● WHAT YOU HAVE TO DO
Beginning with the first line of the data below, reproduce every line unchanged, ending with the line that holds "followed by Enter to".

Dataset items:
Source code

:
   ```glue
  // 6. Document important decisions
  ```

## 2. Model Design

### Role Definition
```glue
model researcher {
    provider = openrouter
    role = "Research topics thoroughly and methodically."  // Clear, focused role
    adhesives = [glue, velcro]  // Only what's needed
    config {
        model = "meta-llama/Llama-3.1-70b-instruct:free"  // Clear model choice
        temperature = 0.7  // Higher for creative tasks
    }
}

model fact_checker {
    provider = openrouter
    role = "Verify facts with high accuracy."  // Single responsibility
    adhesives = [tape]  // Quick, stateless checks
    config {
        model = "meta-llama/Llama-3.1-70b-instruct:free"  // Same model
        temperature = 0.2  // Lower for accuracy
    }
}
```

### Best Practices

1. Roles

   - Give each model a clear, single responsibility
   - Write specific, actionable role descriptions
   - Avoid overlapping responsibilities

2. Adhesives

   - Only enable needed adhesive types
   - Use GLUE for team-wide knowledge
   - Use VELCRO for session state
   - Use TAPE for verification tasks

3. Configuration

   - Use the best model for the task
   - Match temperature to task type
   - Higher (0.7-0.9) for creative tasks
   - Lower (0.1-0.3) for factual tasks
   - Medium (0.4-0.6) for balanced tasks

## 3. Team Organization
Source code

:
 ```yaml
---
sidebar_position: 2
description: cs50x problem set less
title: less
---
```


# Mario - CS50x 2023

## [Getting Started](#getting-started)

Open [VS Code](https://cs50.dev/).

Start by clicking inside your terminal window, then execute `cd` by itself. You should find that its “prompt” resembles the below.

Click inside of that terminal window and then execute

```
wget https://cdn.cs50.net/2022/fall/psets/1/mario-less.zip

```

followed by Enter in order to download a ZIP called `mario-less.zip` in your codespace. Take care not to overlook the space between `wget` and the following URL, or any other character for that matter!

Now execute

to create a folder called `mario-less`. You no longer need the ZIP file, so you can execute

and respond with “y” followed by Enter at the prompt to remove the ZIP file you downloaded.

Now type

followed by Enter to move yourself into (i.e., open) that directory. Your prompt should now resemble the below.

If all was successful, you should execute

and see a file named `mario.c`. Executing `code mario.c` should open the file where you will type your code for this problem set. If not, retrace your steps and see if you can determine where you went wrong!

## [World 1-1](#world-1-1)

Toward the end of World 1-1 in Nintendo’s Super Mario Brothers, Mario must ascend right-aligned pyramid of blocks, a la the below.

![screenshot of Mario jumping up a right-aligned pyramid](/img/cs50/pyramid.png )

● RESULT OF THIS EXERCISE
Source code

:
   ```glue
  // 6. Document important decisions
  ```

## 2. Model Design

### Role Definition
```glue
model researcher {
    provider = openrouter
    role = "Research topics thoroughly and methodically."  // Clear, focused role
    adhesives = [glue, velcro]  // Only what's needed
    config {
        model = "meta-llama/Llama-3.1-70b-instruct:free"  // Clear model choice
        temperature = 0.7  // Higher for creative tasks
    }
}

model fact_checker {
    provider = openrouter
    role = "Verify facts with high accuracy."  // Single responsibility
    adhesives = [tape]  // Quick, stateless checks
    config {
        model = "meta-llama/Llama-3.1-70b-instruct:free"  // Same model
        temperature = 0.2  // Lower for accuracy
    }
}
```

### Best Practices

1. Roles

   - Give each model a clear, single responsibility
   - Write specific, actionable role descriptions
   - Avoid overlapping responsibilities

2. Adhesives

   - Only enable needed adhesive types
   - Use GLUE for team-wide knowledge
   - Use VELCRO for session state
   - Use TAPE for verification tasks

3. Configuration

   - Use the best model for the task
   - Match temperature to task type
   - Higher (0.7-0.9) for creative tasks
   - Lower (0.1-0.3) for factual tasks
   - Medium (0.4-0.6) for balanced tasks

## 3. Team Organization
Source code

:
 ```yaml
---
sidebar_position: 2
description: cs50x problem set less
title: less
---
```


# Mario - CS50x 2023

## [Getting Started](#getting-started)

Open [VS Code](https://cs50.dev/).

Start by clicking inside your terminal window, then execute `cd` by itself. You should find that its “prompt” resembles the below.

Click inside of that terminal window and then execute

```
wget https://cdn.cs50.net/2022/fall/psets/1/mario-less.zip

```

followed by Enter in order to download a ZIP called `mario-less.zip` in your codespace. Take care not to overlook the space between `wget` and the following URL, or any other character for that matter!

Now execute

to create a folder called `mario-less`. You no longer need the ZIP file, so you can execute

and respond with “y” followed by Enter at the prompt to remove the ZIP file you downloaded.

Now type

followed by Enter to move yourself into (i.e., open) that directory. Your prompt should now resemble the below.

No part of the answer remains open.